Posted by Krohm on 26 February 2015 - 01:06 PM

As a side note, if physics is your stuff, play with some physics API first!



Then you have a really weird definition of a component. His game objects are very clearly composed and not monolithic. That's all using components means, in any context; ECS is _hardly_ the first place the word "component" has ever been used in computer science or even game development.

Well, you got me there. I should have been more explicit in intending the word component in this case is to be intended uniquely as intended in CES.


#5213091 Component-based architecture - entity and component storage

Posted by Krohm on 26 February 2015 - 09:06 AM

No idea what exactly is going on there but what you have done isn't a component thing to me.

Just because you can put arbitrary "component" object handles inside an array, which allows you to build "entities" does not mean you are component based.

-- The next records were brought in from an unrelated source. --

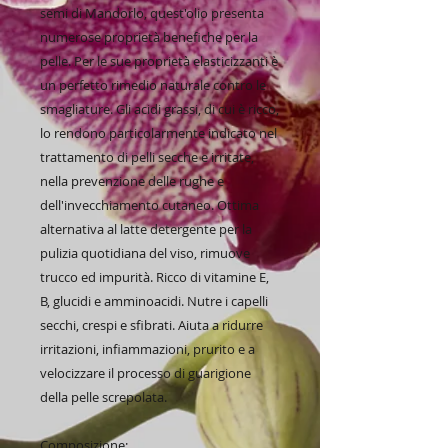
semi di Mandorlo, quest'olio presenta
numerose proprietà benefiche per la
pelle. Per le sue proprietà elasticizzanti è
un perfetto rimedio naturale contro le
smagliature. Gli acidi grassi, di cui è ricco,
lo rendono particolarmente indicato nel
trattamento di pelli secche e irritate,
nella prevenzione delle rughe e
dell'invecchiamento cutaneo. Ottima
alternativa al latte detergente per la
pulizia quotidiana del viso, rimuove
trucco ed impurità. Ricco di vitamine E,
B, glucidi e amminoacidi. Nutre i capelli
secchi, crespi e sfibrati. Aiuta a ridurre
irritazioni, infiammazioni, prurito e a
velocizzare il processo di guarigione
della pelle screpolata.
Composizione:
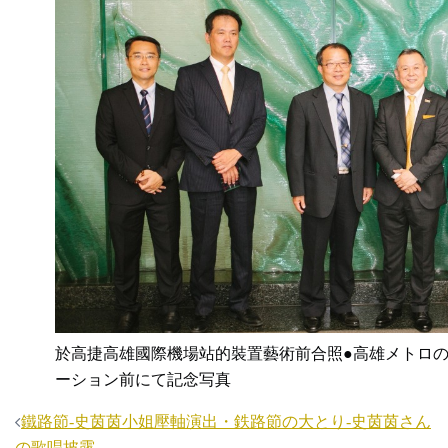
於高捷高雄國際機場站的裝置藝術前合照●高雄メトロ
ーション前にて記念写真
投
鐵路節-史茵茵小姐壓軸演出・鉄路節の大とり-史茵茵さん
の歌唱披露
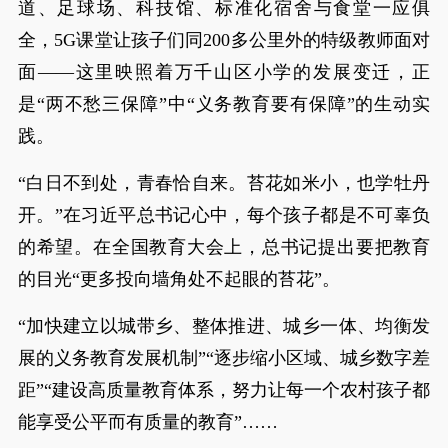
道、足球场、科技馆、标准化宿舍与食堂一应俱
全，5G课堂让孩子们同200多公里外的特级教师面对
面——这里映照着万千山区小学的发展变迁，正
是“两不愁三保障”中“义务教育要有保障”的生动实
践。
“白日不到处，青春恰自来。苔花如米小，也学牡丹
开。”在习近平总书记心中，每个孩子都是不可辜负
的希望。在全国教育大会上，总书记提出要把教育
的目光“更多投向墙角处不起眼的苔花”。
“加快建立以城带乡、整体推进、城乡一体、均衡发
展的义务教育发展机制”“逐步缩小区域、城乡数字差
距”“建设高质量教育体系，努力让每一个农村孩子都
能享受公平而有质量的教育”……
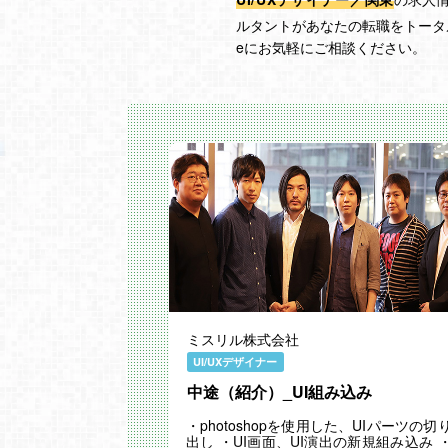
ルタントがあなたの転職をトータ
eにお気軽にご相談ください。
ミスリル株式会社
UI/UXデザイナー
中途（紹介）_UI組み込み
・photoshopを使用した、UIパーツの切
出し ・UI画面、UI演出の新規組み込み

The above is not component based either, it's switching behaviors exactly like a monolithic entity would do. I'll agree that has some very slight flexibility added.

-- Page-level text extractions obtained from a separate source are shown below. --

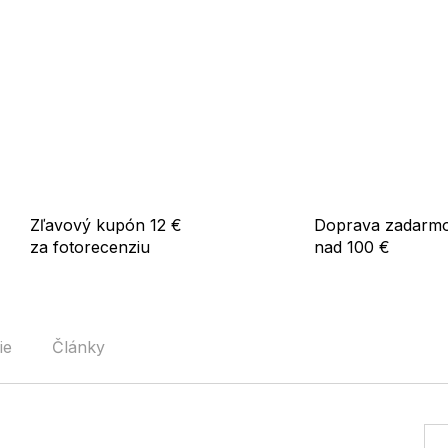
Skvele sa hodí k letným šatá
pohodlný a štýlový outfit.
Použitie:
Vhodné na každodenné noseni
aj na voľný čas. Vďaka ľahkej
bežné denné využitie.
Zľavový kupón 12 €
Doprava zadarm
za fotorecenziu
nad 100 €
ie
Články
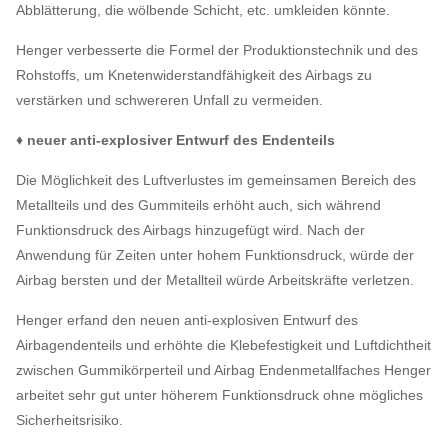
Abblätterung, die wölbende Schicht, etc. umkleiden könnte.
Henger verbesserte die Formel der Produktionstechnik und des
Rohstoffs, um Knetenwiderstandfähigkeit des Airbags zu
verstärken und schwereren Unfall zu vermeiden.
♦ neuer anti-explosiver Entwurf des Endenteils
Die Möglichkeit des Luftverlustes im gemeinsamen Bereich des
Metallteils und des Gummiteils erhöht auch, sich während
Funktionsdruck des Airbags hinzugefügt wird. Nach der
Anwendung für Zeiten unter hohem Funktionsdruck, würde der
Airbag bersten und der Metallteil würde Arbeitskräfte verletzen.
Henger erfand den neuen anti-explosiven Entwurf des
Airbagendenteils und erhöhte die Klebefestigkeit und Luftdichtheit
zwischen Gummikörperteil und Airbag Endenmetallfaches Henger
arbeitet sehr gut unter höherem Funktionsdruck ohne mögliches
Sicherheitsrisiko.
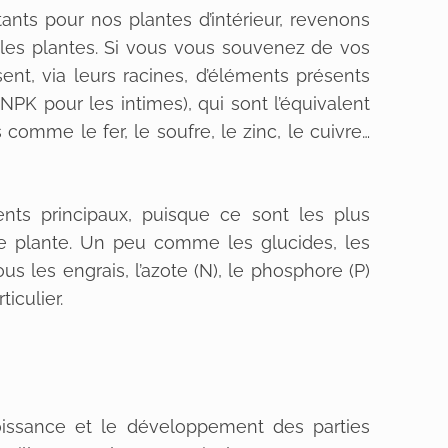
nts pour nos plantes d’intérieur, revenons
les plantes. Si vous vous souvenez de vos
ent, via leurs racines, d’éléments présents
NPK pour les intimes), qui sont l’équivalent
comme le fer, le soufre, le zinc, le cuivre…
ents principaux, puisque ce sont les plus
re plante. Un peu comme les glucides, les
us les engrais, l’azote (N), le phosphore (P)
ticulier.
croissance et le développement des parties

No idea what a "physics" component is supposed to be either. I assume it is a rigid body representation.


Here is ECS, condensed to the its core.


There are no entities. There are only the components.

See Fig-2.gif



The message "between the lines" and showcased in the above diagram is: the execution/update of components is independent from other types and can be - in theory - completely asynchronous. I dare everyone in writing a fully async, fully ECS-only system but that's for another time.


So, what does that mean? It means basically the opposite of this:

One idea that came to mind was having a vector of pointers for each type of component and passing the corresponding vector to the corresponding system.

You should really have the components exist in the systems only and link to them on need rather than keep them floating around and putting them back in on need. Seriously, where do you think rigid bodies are going to go each frame? In the physics library. Where do you think the models will go if not in the rendering subsystem? No point really in taking them out: you take out reference / pointers to them and leave them live in their own land using a base class or a proxy of some sort. Internally the subsystem accesses everything it needs while externally you don't.

#5211676 Problems with partial OpenCL kernel dispatch

Posted by Krohm on 19 February 2015 - 08:00 AM

Wait, you can specify read_only on globals? It was my understanding it was for image objects only.

Parameter 7 to clEnqueueNDRangeKernel is currently (int)ArraySize(waitOn). Leaving aside it is a cl_uint, the pointed events must complete and I have no idea what is going on with them.


Considering png typically goes with integers I would also check out the way you mangle the resulting data.


Ultimately, some drivers have watchdogs and will kill dispatches if they take too much time to run. Considering the inner loop seems to be doing nothing (the value is trashed right away) I think that's fairly indicative. Am I missing some side effect?

#5211671 terrain editor resolution based on height

Posted by Krohm on 19 February 2015 - 07:39 AM

i want to have the ability to adjust the resolution on the area where the terrain are raised/lowered,

Interesting idea in theory. In practice this would require a perfectly regular structure such as the point grid to become irregular. I guess you could do some sort of quadtree to provide more resolution. I remember a paper about quadtree-accelerated parallax occlusion mapping which could be adapted to your uses. It's not very complicated but I have doubts it's really worth it. Last time I checked the Unreal developer network it looked like not even Unreal (3) had support for that so I have doubts about its usefulness.


how do i handle or store the height data? right now the height data are just stored in a 2x2 array and each array is equivalent to one vertex in terrain grid

That's fairly peculiar. Why are you doing that? I would just use a 16-bit grayscale map. Or perhaps RGBA32 for super extra precision but I don't see much of a point in thinking at this as a bidimensional sample of sort. Please elaborate, I'm curious.


I'm pretty sure what you're looking for can be done using quadtree-s.